▸ **Texto fornecido**:
· · · · ·

Dotado de reconhecido domínio técnico, Guilherme transitou com igual competência por modelos composicionais diversos. Segundo o escritor Lêdo Ivo, em sua introdução à segunda edição de Raça, "talvez mais do que nenhum outro dos participantes da Semana de Arte Moderna, Guilherme de Almeida viveu o drama da conciliação estética do novo com o velho, da fôrma com a forma, da tradição com a invenção, da rotina e do automatismo das receitas com o clamor de criatividade". 


“...dentro da própria morte, o encanto de viver”!

ESTA VIDA

Um sábio me dizia: esta existência,
não vale a angústia de viver. A ciência,
se fôssemos eternos, num transporte
de desespero inventaria a morte.
Uma célula orgânica aparece
no infinito do tempo. E vibra e cresce
e se desdobra e estala num segundo.
Homem, eis o que somos neste mundo.

Assim falou-me o sábio e eu comecei a ver
dentro da própria morte, o encanto de morrer.

Um monge me dizia: ó mocidade,
és relâmpago ao pé da eternidade!
Pensa: o tempo anda sempre e não repousa;
esta vida não vale grande coisa.
Uma mulher que chora, um berço a um canto;
o riso, às vezes, quase sempre, um pranto.
Depois o mundo, a luta que intimida,
quadro círios acesos: eis a vida.

Isto me disse o monge e eu continuei a ver
dentro da própria morte, o encanto de morrer.

Um pobre me dizia: para o pobre
a vida, é o pão e o andrajo vil que o cobre.
Deus, eu não creio nesta fantasia.
Deus me deu fome e sede a cada dia
mas nunca me deu pão, nem me deu água.
Deu-me a vergonha, a infâmia, a mágoa
de andar de porta em porta, esfarrapado.
Deu-me esta vida: um pão envenenado.

Assim falou-me o pobre e eu continuei a ver,
dentro da própria morte, o encanto de morrer.

Uma mulher me disse: vem comigo!
Fecha os olhos e sonha, meu amigo.
Sonha um lar, uma doce companheira
que queiras muito e que também te queira.
No telhado, um penacho de fumaça.
Cortinas muito brancas na vidraça
Um canário que canta na gaiola.
Que linda a vida lá por dentro rola!

Pela primeira vez eu comecei a ver,
dentro da própria vida, o encanto de viver.


Guilherme faleceu em 11 de julho de 1969, em sua casa da Rua Macapá, no Pacaembu, em São Paulo – a "Casa da Colina" –, onde residia desde 1946; adquirida pelo Governo do Estado na década de 1970, a residência do poeta tornou-se o museu biográfico e literário Casa Guilherme de Almeida, inaugurado em 1979, que abriga também, hoje, um Centro de Estudos de Tradução Literária.

· · · · ·

▸ **Conjunto de tarefas**:
**A)** Reescreva em forma de lista, preservando os fatos principais, o parágrafo do texto fornecido iniciado por "Guilherme faleceu em 11 de julho de 1969".
**B)** De acordo com o texto fornecido, onde o escritor Lêdo Ivo fez a observação citada sobre Guilherme de Almeida?

· · · · ·

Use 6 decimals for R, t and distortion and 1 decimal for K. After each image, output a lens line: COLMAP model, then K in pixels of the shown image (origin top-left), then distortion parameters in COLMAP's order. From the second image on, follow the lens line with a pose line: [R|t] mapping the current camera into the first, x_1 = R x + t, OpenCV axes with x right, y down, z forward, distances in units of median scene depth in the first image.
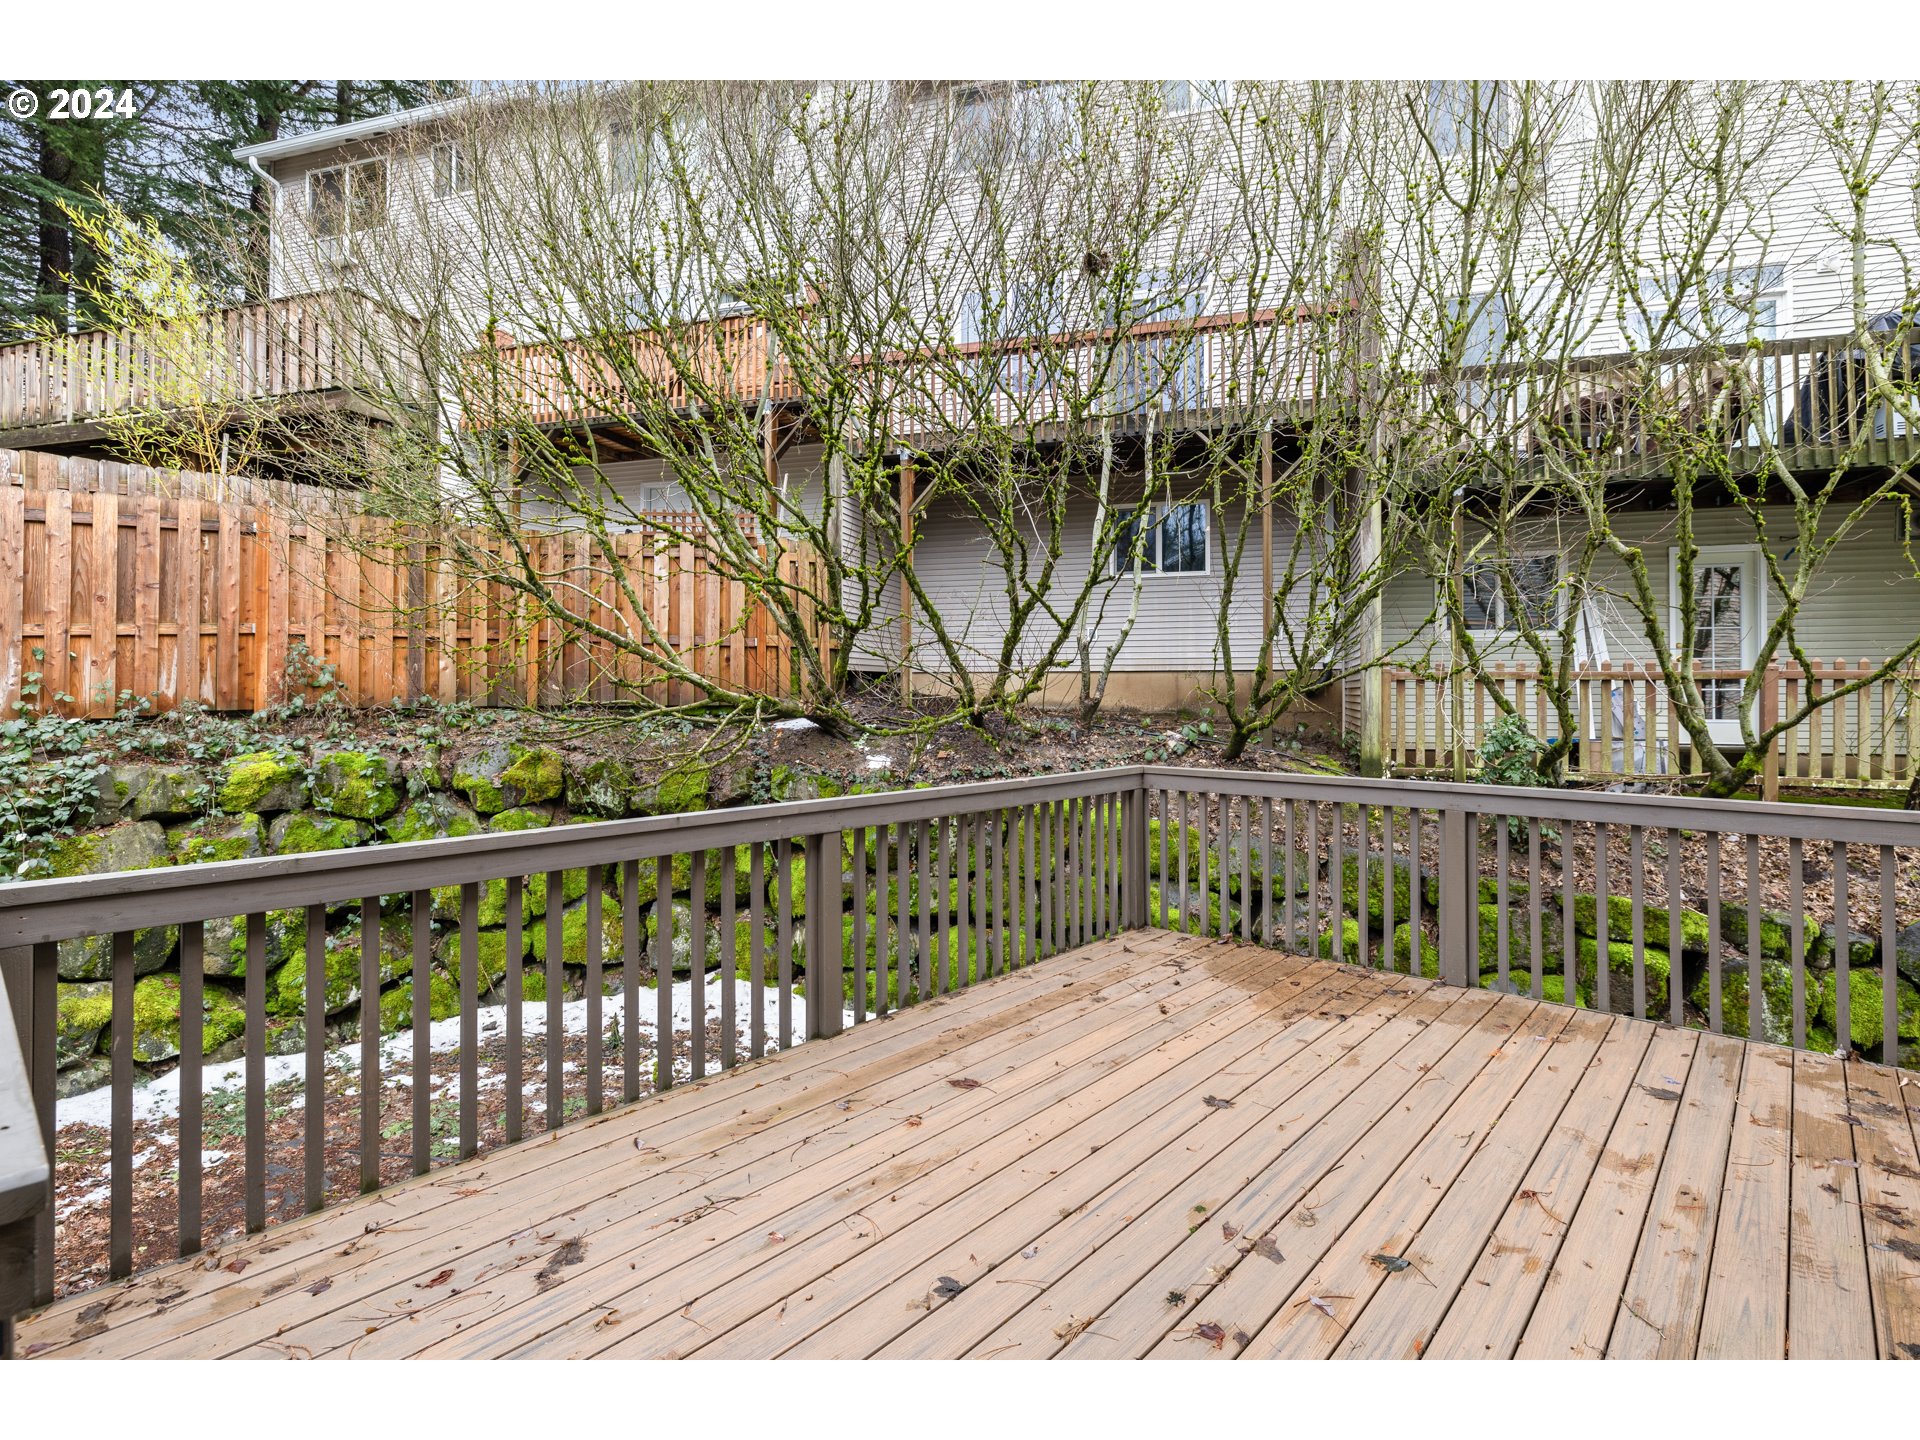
lens RADIAL K [[941.1, 0, 992.2], [0, 941.1, 690.1], [0, 0, 1]] dist [-0.001229, 0.001968]
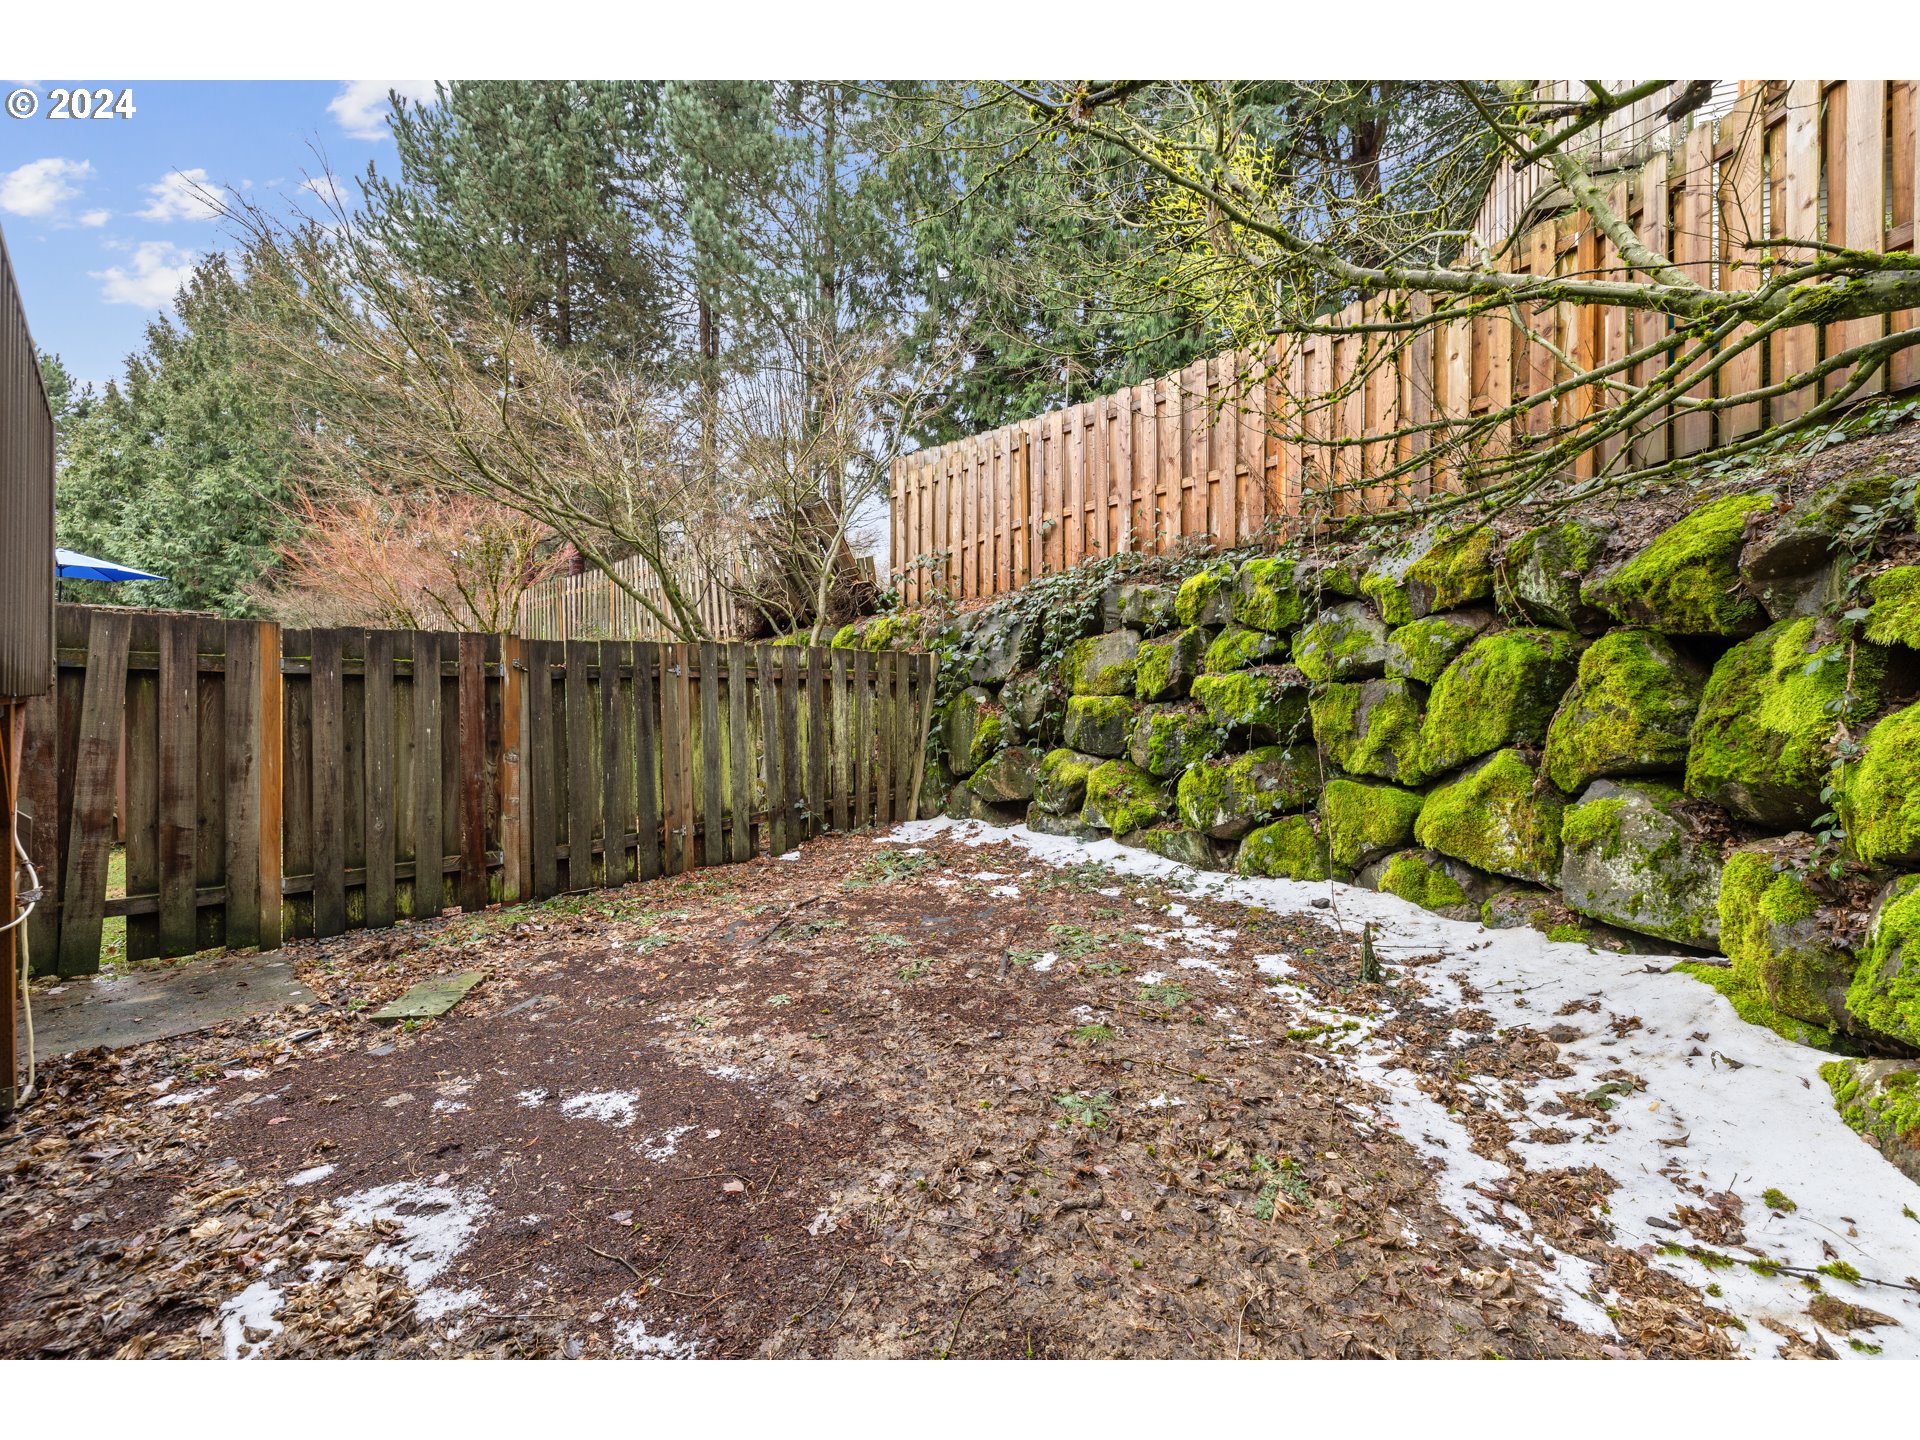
lens RADIAL K [[801.4, 0, 958.1], [0, 801.4, 694.5], [0, 0, 1]] dist [0.001442, -0.000408]
pose [[-0.024479, -0.005108, -0.999687, 0.089608], [-0.020289, 0.999784, -0.004612, 0.213231], [0.999494, 0.020170, -0.024577, 0.761402]]
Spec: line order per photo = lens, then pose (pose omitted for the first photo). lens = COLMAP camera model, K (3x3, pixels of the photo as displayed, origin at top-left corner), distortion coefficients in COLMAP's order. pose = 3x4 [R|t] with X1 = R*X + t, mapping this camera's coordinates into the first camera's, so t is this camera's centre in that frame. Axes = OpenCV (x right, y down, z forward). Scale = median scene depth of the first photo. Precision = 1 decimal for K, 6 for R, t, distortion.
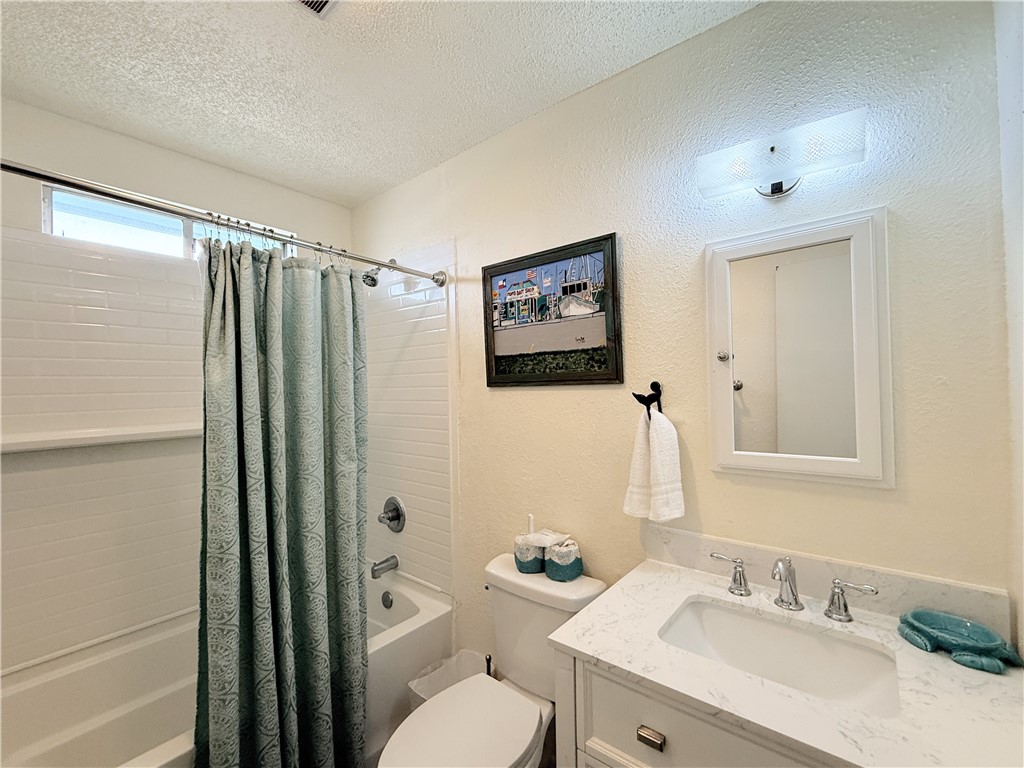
lens RADIAL K [[441.5, 0, 512.0], [0, 441.5, 384.0], [0, 0, 1]] dist [0.001323, -0.000093]
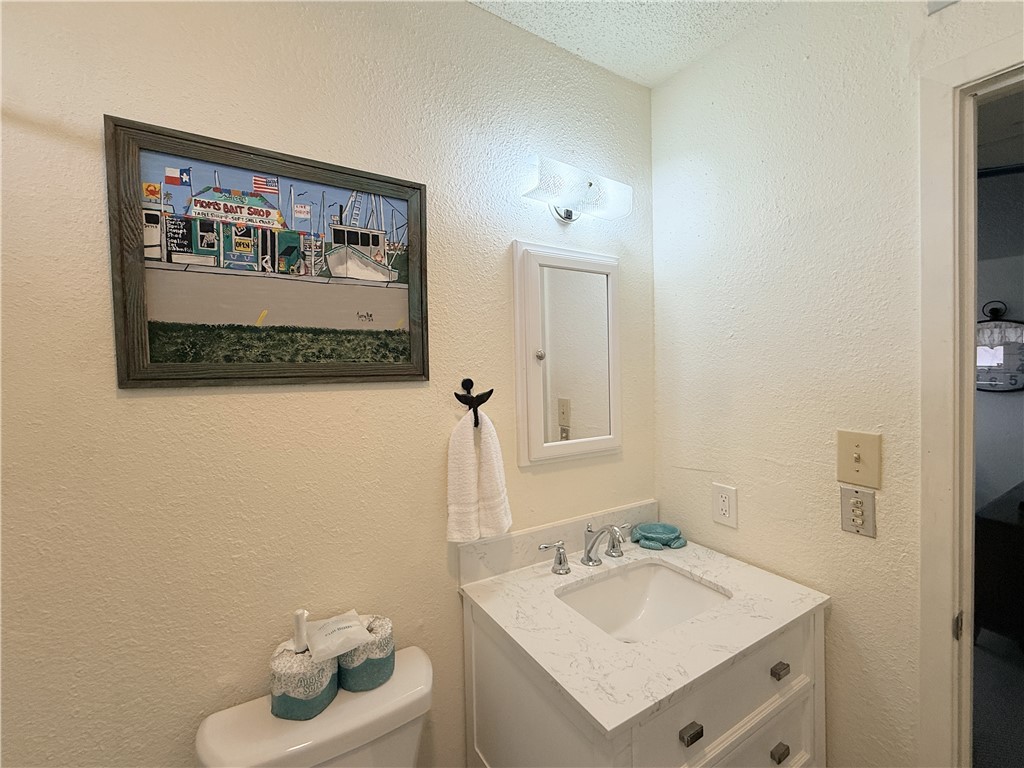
lens RADIAL K [[441.5, 0, 512.0], [0, 441.5, 384.0], [0, 0, 1]] dist [0.001323, -0.000093]
pose [[0.325836, -0.001419, 0.945425, -0.400432], [0.005474, 0.999985, -0.000386, 0.005129], [-0.945410, 0.005302, 0.325839, 0.544984]]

· · · · ·

▸ **Respostas aos exercícios**:
**A)**
- Guilherme faleceu em 11 de julho de 1969.
- Morreu em sua casa da Rua Macapá, no Pacaembu, em São Paulo, a "Casa da Colina", onde residia desde 1946.
- A residência foi adquirida pelo Governo do Estado na década de 1970.
- Tornou-se o museu biográfico e literário Casa Guilherme de Almeida, inaugurado em 1979.
- O museu abriga hoje também um Centro de Estudos de Tradução Literária.

**B)** Em sua introdução à segunda edição de Raça.